_EXERCISE PROMPT:_ Since pictures are not part of the copy, please output only the lines from the one with "Quanto sono chiare" through the end of the data below, exactly as written.

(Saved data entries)

-=-=-

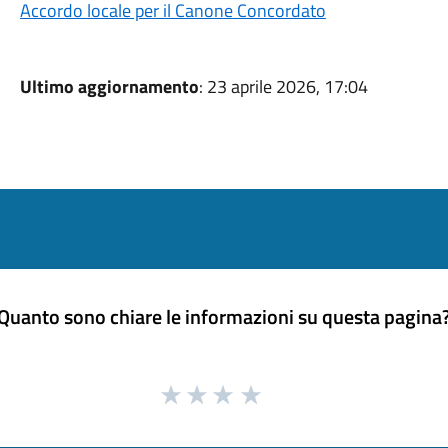
Accordo locale per il Canone Concordato
Ultimo aggiornamento
: 23 aprile 2026, 17:04
Quanto sono chiare le informazioni su questa pagina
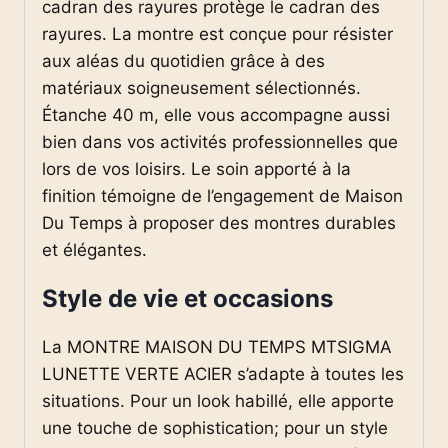
cadran des rayures protège le cadran des
rayures. La montre est conçue pour résister
aux aléas du quotidien grâce à des
matériaux soigneusement sélectionnés.
Étanche 40 m, elle vous accompagne aussi
bien dans vos activités professionnelles que
lors de vos loisirs. Le soin apporté à la
finition témoigne de l’engagement de Maison
Du Temps à proposer des montres durables
et élégantes.
Style de vie et occasions
La MONTRE MAISON DU TEMPS MTSIGMA
LUNETTE VERTE ACIER s’adapte à toutes les
situations. Pour un look habillé, elle apporte
une touche de sophistication; pour un style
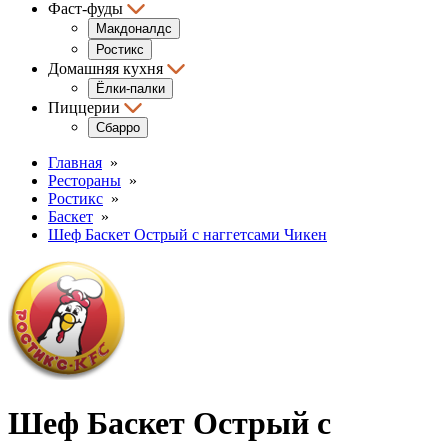
Фаст-фуды
Макдоналдс
Ростикс
Домашняя кухня
Ёлки-палки
Пиццерии
Сбарро
Главная
»
Рестораны
»
Ростикс
»
Баскет
»
Шеф Баскет Острый с наггетсами Чикен
Шеф Баскет Острый с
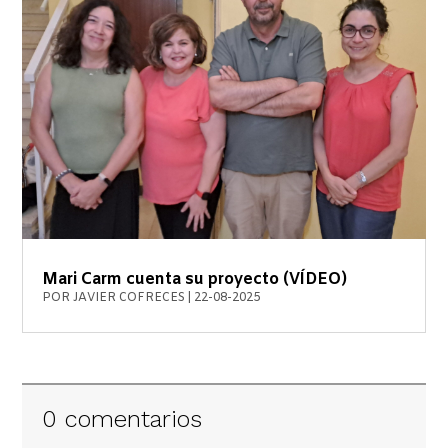
Mari Carm cuenta su proyecto (VÍDEO)
POR
JAVIER COFRECES
|
22-08-2025
0 comentarios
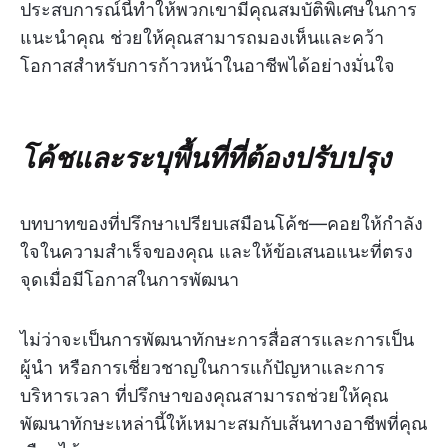
ประสบการณ์นี้ทำให้พวกเขามีคุณสมบัติพิเศษในการ
แนะนำคุณ ช่วยให้คุณสามารถมองเห็นและคว้า
โอกาสสำหรับการก้าวหน้าในอาชีพได้อย่างมั่นใจ
โค้ชและระบุพื้นที่ที่ต้องปรับปรุง
บทบาทของที่ปรึกษาเปรียบเสมือนโค้ช—คอยให้กำลัง
ใจในความสำเร็จของคุณ และให้ข้อเสนอแนะที่ตรง
จุดเมื่อมีโอกาสในการพัฒนา
ไม่ว่าจะเป็นการพัฒนาทักษะการสื่อสารและการเป็น
ผู้นำ หรือการเชี่ยวชาญในการแก้ปัญหาและการ
บริหารเวลา ที่ปรึกษาของคุณสามารถช่วยให้คุณ
พัฒนาทักษะเหล่านี้ให้เหมาะสมกับเส้นทางอาชีพที่คุณ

-=-=-

_WRITTEN RESPONSE:_
Quanto sono chiare le informazioni su questa pagina
cadran des rayures protège le cadran des
rayures. La montre est conçue pour résister
aux aléas du quotidien grâce à des
matériaux soigneusement sélectionnés.
Étanche 40 m, elle vous accompagne aussi
bien dans vos activités professionnelles que
lors de vos loisirs. Le soin apporté à la
finition témoigne de l’engagement de Maison
Du Temps à proposer des montres durables
et élégantes.
Style de vie et occasions
La MONTRE MAISON DU TEMPS MTSIGMA
LUNETTE VERTE ACIER s’adapte à toutes les
situations. Pour un look habillé, elle apporte
une touche de sophistication; pour un style
Фаст-фуды
Макдоналдс
Ростикс
Домашняя кухня
Ёлки-палки
Пиццерии
Сбарро
Главная
»
Рестораны
»
Ростикс
»
Баскет
»
Шеф Баскет Острый с наггетсами Чикен
Шеф Баскет Острый с
Mari Carm cuenta su proyecto (VÍDEO)
POR
JAVIER COFRECES
|
22-08-2025
0 comentarios
ประสบการณ์นี้ทำให้พวกเขามีคุณสมบัติพิเศษในการ
แนะนำคุณ ช่วยให้คุณสามารถมองเห็นและคว้า
โอกาสสำหรับการก้าวหน้าในอาชีพได้อย่างมั่นใจ
โค้ชและระบุพื้นที่ที่ต้องปรับปรุง
บทบาทของที่ปรึกษาเปรียบเสมือนโค้ช—คอยให้กำลัง
ใจในความสำเร็จของคุณ และให้ข้อเสนอแนะที่ตรง
จุดเมื่อมีโอกาสในการพัฒนา
ไม่ว่าจะเป็นการพัฒนาทักษะการสื่อสารและการเป็น
ผู้นำ หรือการเชี่ยวชาญในการแก้ปัญหาและการ
บริหารเวลา ที่ปรึกษาของคุณสามารถช่วยให้คุณ
พัฒนาทักษะเหล่านี้ให้เหมาะสมกับเส้นทางอาชีพที่คุณ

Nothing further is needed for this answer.